Novak Djokovic é o único do Big Four em Toronto. Por qual motivo ? A derrota na terceira rodada em Wimbledon pesa na confiança. Chegar na Olimpíada com vitórias e um título na bagagem seria o ideal para a medalha dourada que lhe falta na Olimpíada. Ele defende final no Masters canadense, 600 pontinhos ou 400 a mais se levar o troféu que farão diferença na frente na briga pelo número 1. Para Murray essa não ida terá o defict de 1 mil na conta. A vantagem etre os dois é de 815 no ano e pode pular pra quase dois mil. Nole tem muito a defender no fim de ano.
Para Thomaz Bellucci os pontos também são importantes. Um tanto estranho o calendário com Wimbledon na grama, challenger no saibro na Alemanha, Copa Davis no piso duro, um ATP e um challenger no piso lento antes da Olimpíada voltando pra superfície dura.
O certo é que Davis e Olimpíada não dão pontos e ele tem que buscar onde pode, no saibro. Aí o motivo por ter pulado o Masters de Toronto ou Washington, por exemplo. Tem Gstaad com semi a 90 a descartar na conta mais outros 45 do Canadá e os 90 da terceira fase do US Open. A desgastante viagem de Belo Horizonte pra Suíça deu uma pesada e os 100 pontinhos de Biella vão lhe garantir pelos 50 50 e poucos do mundo nas próximas semanas e depois da Olimpíada é tentar buscar em Cincinnati para não fugir muito do grupo.
Jogos Olímpicos são importantes, especiais para todo tenista, mas estar bem posicionado na ATP para poder jogar os Masters 1000 e os principais torneios do mundo precisam ser levados em consideração.
Thiago Monteiro não foi chamado para a Copa Davis, mas por outro lado se beneficiou muito disso. Passou dois qualies na Europa, venceu bons jogos, voltou a bater um top 30 e acumula um salto de quase 20 posições em duas semanas a oito pontinhos do top 100. São quatro ATPs jogados no ano com seis vitórias e quatro derrotas, duas quartas de final, três vitórias sobre top 50, uma sobre um dos dez melhores. Podemos dizer que ele no saibro já é uma realidade. Piso duro agora é o desafio com Atlanta, Los Cabos, Cincinnati e o US Open.

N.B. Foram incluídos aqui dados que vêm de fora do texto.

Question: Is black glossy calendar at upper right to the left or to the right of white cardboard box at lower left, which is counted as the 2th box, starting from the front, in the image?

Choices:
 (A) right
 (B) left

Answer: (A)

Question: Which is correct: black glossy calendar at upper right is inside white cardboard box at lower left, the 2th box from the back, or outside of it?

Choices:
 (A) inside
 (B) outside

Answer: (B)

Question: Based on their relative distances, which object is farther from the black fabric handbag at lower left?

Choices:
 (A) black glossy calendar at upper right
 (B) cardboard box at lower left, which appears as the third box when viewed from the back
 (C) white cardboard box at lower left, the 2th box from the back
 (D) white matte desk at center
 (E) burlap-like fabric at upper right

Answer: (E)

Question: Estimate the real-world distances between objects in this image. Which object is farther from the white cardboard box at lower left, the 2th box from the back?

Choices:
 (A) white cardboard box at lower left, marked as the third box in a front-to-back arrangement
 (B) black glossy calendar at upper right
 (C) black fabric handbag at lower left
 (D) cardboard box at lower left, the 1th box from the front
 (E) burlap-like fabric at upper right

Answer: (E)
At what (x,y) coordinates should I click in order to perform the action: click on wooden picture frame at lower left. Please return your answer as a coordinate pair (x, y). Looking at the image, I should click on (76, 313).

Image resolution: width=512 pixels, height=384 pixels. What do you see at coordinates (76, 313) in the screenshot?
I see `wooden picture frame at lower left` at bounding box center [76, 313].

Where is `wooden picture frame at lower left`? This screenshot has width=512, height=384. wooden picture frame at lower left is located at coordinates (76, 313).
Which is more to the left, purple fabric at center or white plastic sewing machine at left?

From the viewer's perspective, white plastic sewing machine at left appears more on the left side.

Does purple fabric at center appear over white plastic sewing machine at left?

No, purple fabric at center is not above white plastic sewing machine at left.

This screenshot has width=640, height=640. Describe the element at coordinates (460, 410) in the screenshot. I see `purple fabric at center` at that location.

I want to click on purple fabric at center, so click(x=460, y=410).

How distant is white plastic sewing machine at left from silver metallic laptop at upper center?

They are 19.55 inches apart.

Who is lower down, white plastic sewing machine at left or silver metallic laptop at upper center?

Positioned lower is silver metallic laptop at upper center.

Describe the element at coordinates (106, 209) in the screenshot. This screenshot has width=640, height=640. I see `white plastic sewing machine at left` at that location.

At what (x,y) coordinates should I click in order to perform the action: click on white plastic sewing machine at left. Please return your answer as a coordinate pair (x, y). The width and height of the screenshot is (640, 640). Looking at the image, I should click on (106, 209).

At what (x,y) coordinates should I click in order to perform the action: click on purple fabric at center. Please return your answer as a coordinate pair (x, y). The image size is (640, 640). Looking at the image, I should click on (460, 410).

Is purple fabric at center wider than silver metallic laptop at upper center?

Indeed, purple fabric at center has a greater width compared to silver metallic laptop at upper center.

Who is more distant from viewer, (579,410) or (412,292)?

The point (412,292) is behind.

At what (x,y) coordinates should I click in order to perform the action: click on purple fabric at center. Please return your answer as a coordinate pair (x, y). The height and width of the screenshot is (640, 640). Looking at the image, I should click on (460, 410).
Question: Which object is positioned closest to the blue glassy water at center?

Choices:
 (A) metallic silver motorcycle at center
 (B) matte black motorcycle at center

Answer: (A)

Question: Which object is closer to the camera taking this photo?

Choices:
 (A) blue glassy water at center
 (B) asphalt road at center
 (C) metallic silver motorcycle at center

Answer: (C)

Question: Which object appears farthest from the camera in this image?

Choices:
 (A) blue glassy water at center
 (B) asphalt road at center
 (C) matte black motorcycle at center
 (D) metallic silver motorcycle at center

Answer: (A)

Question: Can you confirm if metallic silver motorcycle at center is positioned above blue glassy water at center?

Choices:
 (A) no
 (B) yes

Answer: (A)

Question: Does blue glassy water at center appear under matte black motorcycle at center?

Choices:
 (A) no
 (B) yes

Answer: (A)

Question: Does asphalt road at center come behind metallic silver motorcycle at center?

Brasil x Bélgica na Copa Davis – Duelo fora de casa é sempre mais complicado. Depois de analisar o final de semana anterior, o time belga deve colocar um piso duro coberto bem veloz. Qualquer coisa diferente não seria tão inteligente da parte deles.  De qualquer forma vendo por hoje, dá pra imaginar o Brasil em condições de ter um 2 a 1 pro domingo e com boas chances de vitória. Os torneios no piso duro vão dar uma ótica de quem merece a condição de ser o nosso número dois.